On the tape, which was reviewed by Reuters, a man addressed by the others as “Lanfranco” talks in Russian about importing materials for the luxury estate via Medea Investment.

The man says: “If I need to import through Medea Investment, then I need to open an official representative office for Medea Investment in Russia to receive permission for customs clearance, to receive money here for investment programs and to pay rubles and to pay here.”

When Kolesnikov talks of paying for the goods, “Lanfranco” asks whether paying “with black money to an American company” would be problematical. It is not clear what was meant by the reference to “black” money.

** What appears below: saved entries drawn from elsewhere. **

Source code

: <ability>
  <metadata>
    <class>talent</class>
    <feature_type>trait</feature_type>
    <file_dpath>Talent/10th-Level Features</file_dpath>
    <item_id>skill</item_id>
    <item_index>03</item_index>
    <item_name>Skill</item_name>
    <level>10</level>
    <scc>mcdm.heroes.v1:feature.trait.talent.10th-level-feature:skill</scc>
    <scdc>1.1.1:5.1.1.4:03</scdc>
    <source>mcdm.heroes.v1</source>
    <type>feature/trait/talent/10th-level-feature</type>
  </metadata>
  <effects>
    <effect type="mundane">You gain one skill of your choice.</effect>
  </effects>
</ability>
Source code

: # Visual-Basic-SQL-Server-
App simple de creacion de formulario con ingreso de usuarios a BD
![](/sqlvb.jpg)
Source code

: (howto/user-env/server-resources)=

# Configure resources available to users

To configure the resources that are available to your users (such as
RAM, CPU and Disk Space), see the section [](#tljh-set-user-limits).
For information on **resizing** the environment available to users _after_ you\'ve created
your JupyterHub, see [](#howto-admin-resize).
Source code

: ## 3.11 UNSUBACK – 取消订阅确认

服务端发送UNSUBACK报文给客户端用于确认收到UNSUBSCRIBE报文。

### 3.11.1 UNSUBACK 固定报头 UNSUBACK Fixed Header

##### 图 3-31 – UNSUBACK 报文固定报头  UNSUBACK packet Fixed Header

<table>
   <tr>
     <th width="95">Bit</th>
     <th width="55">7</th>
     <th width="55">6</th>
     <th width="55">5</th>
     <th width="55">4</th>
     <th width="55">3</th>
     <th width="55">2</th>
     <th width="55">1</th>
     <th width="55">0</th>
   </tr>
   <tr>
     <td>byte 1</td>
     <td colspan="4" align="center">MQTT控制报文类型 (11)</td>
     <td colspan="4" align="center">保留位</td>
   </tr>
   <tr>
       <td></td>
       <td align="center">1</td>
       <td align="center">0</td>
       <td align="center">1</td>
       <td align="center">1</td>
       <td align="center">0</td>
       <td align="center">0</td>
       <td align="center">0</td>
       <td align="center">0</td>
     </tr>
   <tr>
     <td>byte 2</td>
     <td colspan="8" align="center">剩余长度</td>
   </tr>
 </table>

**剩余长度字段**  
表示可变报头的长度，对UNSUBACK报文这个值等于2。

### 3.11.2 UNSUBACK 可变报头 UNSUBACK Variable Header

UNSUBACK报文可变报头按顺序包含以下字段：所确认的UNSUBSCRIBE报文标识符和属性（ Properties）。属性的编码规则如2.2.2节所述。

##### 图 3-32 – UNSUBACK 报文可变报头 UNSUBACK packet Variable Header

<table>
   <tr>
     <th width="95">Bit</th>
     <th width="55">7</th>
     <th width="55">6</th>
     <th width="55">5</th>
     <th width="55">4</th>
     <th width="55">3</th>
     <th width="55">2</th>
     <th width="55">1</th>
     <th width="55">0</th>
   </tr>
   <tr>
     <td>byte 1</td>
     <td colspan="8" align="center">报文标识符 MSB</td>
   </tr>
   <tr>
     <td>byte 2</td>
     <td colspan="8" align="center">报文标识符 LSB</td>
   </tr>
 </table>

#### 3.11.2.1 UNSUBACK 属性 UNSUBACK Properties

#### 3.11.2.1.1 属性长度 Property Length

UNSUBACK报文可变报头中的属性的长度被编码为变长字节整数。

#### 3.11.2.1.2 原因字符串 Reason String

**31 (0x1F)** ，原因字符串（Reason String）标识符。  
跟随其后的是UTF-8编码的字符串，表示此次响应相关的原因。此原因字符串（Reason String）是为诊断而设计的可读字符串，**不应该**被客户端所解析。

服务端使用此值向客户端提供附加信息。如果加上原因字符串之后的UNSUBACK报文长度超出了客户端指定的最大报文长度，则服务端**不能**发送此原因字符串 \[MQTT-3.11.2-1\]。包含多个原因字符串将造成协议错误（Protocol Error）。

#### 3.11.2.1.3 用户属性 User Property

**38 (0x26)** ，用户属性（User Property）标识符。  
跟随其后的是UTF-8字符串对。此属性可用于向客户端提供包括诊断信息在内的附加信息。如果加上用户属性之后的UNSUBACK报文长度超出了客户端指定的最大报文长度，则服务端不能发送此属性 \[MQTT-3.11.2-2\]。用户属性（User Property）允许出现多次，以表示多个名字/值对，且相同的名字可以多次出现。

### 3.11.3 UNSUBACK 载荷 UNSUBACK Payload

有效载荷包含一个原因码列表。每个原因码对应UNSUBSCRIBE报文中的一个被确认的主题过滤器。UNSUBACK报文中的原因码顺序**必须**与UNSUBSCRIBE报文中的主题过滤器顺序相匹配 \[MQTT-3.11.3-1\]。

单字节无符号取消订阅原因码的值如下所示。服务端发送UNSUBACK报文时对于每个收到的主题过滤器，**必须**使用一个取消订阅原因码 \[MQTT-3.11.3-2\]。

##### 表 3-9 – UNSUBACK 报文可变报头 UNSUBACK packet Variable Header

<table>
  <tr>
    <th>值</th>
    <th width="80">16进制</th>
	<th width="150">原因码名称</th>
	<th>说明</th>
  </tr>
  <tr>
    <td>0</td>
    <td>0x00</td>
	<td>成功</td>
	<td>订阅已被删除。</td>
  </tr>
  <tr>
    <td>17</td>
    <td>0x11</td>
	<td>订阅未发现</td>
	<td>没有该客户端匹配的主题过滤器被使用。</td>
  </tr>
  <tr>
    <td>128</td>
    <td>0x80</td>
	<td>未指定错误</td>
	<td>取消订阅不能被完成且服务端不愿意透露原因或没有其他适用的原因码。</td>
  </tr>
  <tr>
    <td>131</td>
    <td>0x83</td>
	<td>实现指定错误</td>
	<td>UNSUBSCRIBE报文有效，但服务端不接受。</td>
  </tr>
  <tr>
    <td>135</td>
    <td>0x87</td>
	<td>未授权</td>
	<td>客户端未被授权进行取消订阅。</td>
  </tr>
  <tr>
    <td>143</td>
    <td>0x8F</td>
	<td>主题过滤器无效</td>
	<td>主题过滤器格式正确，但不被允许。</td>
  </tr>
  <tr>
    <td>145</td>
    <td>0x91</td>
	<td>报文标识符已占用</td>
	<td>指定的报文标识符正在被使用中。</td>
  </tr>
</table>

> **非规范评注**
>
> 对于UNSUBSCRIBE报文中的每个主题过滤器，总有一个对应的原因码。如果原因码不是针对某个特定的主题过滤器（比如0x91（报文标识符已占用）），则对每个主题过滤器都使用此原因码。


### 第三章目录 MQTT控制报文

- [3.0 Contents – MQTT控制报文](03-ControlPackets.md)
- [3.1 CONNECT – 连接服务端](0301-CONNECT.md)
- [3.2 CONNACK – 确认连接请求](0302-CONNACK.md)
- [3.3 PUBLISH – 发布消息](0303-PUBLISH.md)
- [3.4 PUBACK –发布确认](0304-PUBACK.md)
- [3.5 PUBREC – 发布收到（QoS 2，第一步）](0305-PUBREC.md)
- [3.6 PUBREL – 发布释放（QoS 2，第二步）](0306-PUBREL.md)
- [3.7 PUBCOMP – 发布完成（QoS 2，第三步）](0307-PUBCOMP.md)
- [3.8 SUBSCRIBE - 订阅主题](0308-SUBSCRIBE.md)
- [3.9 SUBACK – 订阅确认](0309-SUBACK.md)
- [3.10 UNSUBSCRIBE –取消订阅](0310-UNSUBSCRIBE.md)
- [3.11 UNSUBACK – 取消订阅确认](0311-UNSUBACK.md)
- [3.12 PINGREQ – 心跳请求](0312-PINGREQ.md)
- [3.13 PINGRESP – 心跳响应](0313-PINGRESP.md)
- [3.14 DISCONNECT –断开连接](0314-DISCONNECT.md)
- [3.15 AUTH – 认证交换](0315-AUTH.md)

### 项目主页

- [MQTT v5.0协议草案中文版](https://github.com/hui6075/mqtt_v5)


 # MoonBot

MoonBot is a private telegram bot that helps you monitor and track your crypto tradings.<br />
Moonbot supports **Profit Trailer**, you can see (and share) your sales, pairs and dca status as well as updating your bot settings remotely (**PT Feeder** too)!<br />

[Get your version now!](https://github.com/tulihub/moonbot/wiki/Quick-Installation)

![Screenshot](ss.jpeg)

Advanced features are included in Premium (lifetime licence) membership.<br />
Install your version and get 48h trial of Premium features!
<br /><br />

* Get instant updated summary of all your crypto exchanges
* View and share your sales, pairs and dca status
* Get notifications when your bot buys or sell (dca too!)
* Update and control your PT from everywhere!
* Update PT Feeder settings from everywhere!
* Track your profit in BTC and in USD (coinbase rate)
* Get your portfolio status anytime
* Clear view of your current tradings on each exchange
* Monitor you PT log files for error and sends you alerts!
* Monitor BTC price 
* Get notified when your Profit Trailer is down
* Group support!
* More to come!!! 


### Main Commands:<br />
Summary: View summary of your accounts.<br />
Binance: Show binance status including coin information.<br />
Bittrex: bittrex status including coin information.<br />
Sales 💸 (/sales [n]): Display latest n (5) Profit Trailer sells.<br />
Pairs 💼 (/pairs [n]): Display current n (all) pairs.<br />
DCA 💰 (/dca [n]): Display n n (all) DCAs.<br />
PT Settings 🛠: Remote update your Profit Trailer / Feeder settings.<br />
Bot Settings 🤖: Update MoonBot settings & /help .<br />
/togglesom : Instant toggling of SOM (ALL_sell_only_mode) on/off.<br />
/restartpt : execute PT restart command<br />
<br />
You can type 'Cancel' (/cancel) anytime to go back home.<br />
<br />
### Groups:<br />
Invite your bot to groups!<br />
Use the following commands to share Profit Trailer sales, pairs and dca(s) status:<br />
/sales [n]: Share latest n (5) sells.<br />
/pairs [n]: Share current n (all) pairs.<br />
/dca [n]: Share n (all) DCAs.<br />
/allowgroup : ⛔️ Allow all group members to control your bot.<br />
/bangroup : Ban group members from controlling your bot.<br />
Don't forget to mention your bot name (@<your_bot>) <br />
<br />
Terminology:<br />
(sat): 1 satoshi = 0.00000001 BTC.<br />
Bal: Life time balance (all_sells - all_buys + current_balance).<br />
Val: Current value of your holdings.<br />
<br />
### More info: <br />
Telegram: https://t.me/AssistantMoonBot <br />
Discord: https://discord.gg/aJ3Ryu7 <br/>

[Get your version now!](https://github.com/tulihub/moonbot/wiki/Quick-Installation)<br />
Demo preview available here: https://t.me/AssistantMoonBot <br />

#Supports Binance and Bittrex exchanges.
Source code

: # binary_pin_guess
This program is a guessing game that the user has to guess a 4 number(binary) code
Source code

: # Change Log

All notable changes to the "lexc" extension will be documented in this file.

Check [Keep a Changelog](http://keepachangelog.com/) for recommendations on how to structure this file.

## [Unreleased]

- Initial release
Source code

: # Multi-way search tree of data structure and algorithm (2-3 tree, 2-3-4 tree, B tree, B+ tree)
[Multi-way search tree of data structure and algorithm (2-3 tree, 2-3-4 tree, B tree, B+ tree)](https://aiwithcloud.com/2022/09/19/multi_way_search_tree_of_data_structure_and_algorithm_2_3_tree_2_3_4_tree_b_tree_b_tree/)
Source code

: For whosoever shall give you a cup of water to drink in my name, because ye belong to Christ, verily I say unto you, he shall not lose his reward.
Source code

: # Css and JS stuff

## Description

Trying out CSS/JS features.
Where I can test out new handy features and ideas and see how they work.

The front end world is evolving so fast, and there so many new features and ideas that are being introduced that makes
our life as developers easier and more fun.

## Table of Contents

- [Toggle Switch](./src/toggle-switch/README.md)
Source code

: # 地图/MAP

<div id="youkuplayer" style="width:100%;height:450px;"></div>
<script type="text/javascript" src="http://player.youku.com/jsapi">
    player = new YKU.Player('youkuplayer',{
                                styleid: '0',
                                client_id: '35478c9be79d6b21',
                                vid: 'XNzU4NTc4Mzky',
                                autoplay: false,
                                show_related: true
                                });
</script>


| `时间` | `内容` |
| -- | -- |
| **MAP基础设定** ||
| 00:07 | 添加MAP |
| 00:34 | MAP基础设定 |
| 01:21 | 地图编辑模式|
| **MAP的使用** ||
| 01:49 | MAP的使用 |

Cirillo, who speaks Russian, declined to answer questions about Kolesnikov’s tape and did not say who the Black Sea property belonged to. He said in his written statement: “Every meeting held with my counterparty and any act connected thereto, that you may be aware of, was exclusively directed to define the construction work, its status and development, as well as payments to me for the services rendered.”

The tape also includes a man identified as Shamalov by Kolesnikov - and referred to by others as “Nikolai Terentievich,” Shamalov’s first and patronymic names. On the tape, this man refers to Lanaval as “our company.”

Shamalov did not respond to questions about the tape. Reuters was unable to confirm the identities of people speaking on the tape, and there is no reference on the tape to who owns the property being discussed.